Aveva, inoltre, evidenziato il curatore che nonostante nel bilancio fossero riportate immobilizzazioni materiali per £ 207.289.584 nel 2001 – e che dalla nota integrativa di quell’anno fosse risultato che si trattava automezzi, impianti specifici, forni ed attrezzature varie (compresa la caparra su immobili per £ 100.000.000) – tali beni non furono rivenuti e il F. aveva dichiarato che la società non possedeva beni, disconoscendo addirittura la propria firma apposta sul bilancio 2001. Anche alla luce di ciò, il curatore aveva invitato a valutare l’esistenza degli estremi di falso in bilancio sugli anni 1999, 2000 e 2001.

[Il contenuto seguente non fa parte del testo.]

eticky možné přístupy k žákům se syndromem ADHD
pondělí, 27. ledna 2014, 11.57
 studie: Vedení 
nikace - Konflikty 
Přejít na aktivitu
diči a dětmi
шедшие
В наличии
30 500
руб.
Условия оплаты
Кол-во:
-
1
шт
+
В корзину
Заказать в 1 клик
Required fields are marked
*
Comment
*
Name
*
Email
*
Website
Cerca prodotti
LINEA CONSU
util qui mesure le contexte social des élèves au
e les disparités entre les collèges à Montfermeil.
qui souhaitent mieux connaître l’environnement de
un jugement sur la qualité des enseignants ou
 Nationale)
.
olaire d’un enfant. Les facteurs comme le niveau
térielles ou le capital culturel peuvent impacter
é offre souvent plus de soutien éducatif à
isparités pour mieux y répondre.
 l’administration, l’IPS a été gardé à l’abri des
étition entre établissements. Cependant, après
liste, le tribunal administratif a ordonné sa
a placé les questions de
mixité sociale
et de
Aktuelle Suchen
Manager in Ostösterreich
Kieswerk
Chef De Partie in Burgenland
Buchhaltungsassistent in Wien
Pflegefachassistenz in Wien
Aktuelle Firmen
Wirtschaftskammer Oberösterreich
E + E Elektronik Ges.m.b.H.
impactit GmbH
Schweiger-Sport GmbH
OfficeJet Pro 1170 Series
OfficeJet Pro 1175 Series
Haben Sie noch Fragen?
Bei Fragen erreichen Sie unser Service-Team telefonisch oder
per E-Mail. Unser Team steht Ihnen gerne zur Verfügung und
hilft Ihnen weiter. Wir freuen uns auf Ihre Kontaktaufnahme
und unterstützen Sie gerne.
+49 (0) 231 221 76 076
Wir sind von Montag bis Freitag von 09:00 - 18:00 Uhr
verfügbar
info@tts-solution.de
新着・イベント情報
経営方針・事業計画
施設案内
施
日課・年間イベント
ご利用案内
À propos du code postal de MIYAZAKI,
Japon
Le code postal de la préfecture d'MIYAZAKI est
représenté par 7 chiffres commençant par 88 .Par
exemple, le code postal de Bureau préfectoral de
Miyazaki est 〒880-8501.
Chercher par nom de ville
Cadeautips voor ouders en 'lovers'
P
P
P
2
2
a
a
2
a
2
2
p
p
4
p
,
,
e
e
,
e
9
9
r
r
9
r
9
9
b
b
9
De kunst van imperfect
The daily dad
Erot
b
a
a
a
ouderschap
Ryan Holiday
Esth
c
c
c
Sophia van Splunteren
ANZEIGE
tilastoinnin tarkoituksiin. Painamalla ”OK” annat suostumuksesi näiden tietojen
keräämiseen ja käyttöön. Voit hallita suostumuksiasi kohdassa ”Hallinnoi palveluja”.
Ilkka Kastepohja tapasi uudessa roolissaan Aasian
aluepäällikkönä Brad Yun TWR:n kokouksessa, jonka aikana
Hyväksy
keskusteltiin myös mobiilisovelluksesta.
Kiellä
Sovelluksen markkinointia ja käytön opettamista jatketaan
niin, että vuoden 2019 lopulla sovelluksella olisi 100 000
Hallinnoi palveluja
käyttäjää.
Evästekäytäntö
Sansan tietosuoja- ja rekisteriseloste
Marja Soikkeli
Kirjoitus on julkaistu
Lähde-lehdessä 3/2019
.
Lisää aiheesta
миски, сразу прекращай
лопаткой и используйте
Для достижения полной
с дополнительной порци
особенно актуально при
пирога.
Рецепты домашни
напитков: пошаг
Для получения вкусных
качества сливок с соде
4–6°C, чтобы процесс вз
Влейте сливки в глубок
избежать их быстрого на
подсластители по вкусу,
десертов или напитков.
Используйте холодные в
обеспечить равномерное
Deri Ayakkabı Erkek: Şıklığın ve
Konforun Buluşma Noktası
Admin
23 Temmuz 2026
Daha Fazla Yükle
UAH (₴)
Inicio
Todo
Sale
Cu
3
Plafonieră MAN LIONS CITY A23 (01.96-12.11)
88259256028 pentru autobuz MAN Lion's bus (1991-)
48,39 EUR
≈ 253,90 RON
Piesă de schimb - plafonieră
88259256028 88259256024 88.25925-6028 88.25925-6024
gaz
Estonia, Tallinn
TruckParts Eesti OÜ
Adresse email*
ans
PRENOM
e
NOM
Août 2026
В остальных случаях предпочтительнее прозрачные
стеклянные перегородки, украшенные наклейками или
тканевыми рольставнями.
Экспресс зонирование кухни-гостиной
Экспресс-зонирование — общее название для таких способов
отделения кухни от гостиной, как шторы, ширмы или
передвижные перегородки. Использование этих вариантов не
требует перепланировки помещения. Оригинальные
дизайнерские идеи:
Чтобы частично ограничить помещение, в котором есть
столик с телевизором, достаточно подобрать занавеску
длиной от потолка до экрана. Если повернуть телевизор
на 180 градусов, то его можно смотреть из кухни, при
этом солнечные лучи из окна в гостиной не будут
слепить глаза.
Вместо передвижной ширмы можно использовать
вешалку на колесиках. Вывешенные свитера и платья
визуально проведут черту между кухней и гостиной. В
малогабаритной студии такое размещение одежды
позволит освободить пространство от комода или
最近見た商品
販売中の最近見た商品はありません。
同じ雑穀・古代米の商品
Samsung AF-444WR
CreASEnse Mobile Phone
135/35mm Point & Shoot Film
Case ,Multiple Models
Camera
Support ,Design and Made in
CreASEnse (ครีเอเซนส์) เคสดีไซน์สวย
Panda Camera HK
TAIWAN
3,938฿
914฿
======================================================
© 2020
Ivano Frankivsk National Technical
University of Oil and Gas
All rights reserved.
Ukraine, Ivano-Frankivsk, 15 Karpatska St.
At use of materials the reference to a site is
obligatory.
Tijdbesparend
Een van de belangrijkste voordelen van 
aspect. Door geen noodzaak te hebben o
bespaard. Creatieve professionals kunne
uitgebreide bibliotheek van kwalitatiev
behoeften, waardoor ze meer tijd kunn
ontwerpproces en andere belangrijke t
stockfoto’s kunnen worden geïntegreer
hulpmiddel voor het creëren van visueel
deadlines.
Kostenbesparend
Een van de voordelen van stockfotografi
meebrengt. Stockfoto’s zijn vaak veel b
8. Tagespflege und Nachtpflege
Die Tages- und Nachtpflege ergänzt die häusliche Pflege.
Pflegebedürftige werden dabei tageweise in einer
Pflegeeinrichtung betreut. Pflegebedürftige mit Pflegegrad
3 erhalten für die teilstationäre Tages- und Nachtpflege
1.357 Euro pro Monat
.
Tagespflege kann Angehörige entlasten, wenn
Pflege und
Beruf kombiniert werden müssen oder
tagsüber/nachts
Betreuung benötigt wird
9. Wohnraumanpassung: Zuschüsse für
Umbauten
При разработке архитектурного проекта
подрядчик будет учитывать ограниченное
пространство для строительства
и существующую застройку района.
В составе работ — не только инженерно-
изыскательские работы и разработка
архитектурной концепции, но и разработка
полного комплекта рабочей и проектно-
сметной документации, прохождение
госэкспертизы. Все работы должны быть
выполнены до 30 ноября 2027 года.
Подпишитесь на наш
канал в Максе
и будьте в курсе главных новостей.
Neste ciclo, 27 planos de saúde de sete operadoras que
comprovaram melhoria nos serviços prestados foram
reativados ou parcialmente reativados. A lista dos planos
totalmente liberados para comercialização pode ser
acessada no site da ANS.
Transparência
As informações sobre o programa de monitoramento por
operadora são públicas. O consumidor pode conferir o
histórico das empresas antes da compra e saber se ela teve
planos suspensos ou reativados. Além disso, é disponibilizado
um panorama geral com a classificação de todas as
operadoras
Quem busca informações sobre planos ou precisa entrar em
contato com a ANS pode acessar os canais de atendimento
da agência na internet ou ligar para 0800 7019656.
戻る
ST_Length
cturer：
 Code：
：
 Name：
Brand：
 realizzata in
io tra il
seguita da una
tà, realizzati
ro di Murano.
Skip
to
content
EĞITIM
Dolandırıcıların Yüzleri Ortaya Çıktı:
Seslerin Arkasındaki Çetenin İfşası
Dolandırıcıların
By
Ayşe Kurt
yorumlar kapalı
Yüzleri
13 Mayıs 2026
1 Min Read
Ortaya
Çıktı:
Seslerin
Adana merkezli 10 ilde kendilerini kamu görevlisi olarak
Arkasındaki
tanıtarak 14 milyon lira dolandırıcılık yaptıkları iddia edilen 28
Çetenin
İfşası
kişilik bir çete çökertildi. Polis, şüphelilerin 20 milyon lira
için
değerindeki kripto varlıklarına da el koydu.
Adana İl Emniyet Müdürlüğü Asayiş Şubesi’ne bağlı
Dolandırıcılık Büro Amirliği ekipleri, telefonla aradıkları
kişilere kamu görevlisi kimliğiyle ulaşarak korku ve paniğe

Dunque, la sentenza impugnato ha correttamente riportato le risultanze della relazione ex art. 33 L.F. e le censure anche su questo punto non si confrontano con i precisi rilievi della Corte territoriale.
3. Il terzo motivo è inammissibile.
Va osservato che la determinazione del trattamento sanzionatorio, la concessione o meno delle attenuanti generiche, o il bilanciamento delle circostanze rientrano nell’ambito di un giudizio di fatto rimesso alla discrezionalità del giudice, il cui esercizio deve essere motivato nei soli limiti atti a far emergere in misura sufficiente la sua valutazione circa l’adeguamento della pena alla gravità effettiva del reato ed alla personalità del reo (Sez. 6 n. 41365 del 28 ottobre 2010, Straface, rv 248737).
In proposito, deve rilevarsi che, nel motivare il diniego delle attenuanti generiche non è necessario che il giudice prenda in considerazione tutti gli elementi favorevoli o sfavorevoli dedotti dalle parti o rilevabili dagli atti, ma è sufficiente che egli faccia riferimento a quelli ritenuti decisivi o comunque rilevanti, rimanendo tutti gli altri disattesi o superati da tale valutazione (Sez. 3, n. 28535 del 19/03/2014, Lule, Rv. 259899).
Nel caso di specie, è quindi immune da censure la motivazione con cui la sentenza impugnata ha negato la concessione delle attenuanti generiche evidenziando gli ingenti danni provocati ai creditori – ancorché non fosse stata contestata l’aggravante di cui all’art. 219 L.F. – atteso che la mancanza totale di documenti contabili aveva reso impossibile l’individuazione di qualsiasi voce attiva con conseguente totale insoddisfazione delle pretese dei creditori.
Alla declaratoria d’inammissibilità del ricorso consegue la condanna del ricorrente al pagamento delle spese processuali e di una somma in favore della Cassa delle Ammende, che si stima equo stabilire nella misura di 2.000,00 Euro.
P.Q.M.
Dichiara inammissibile il ricorso e condanna il ricorrente al pagamento delle spese processuali e al versamento di una somma di euro 2.000,00 in favore della Cassa delle Ammende.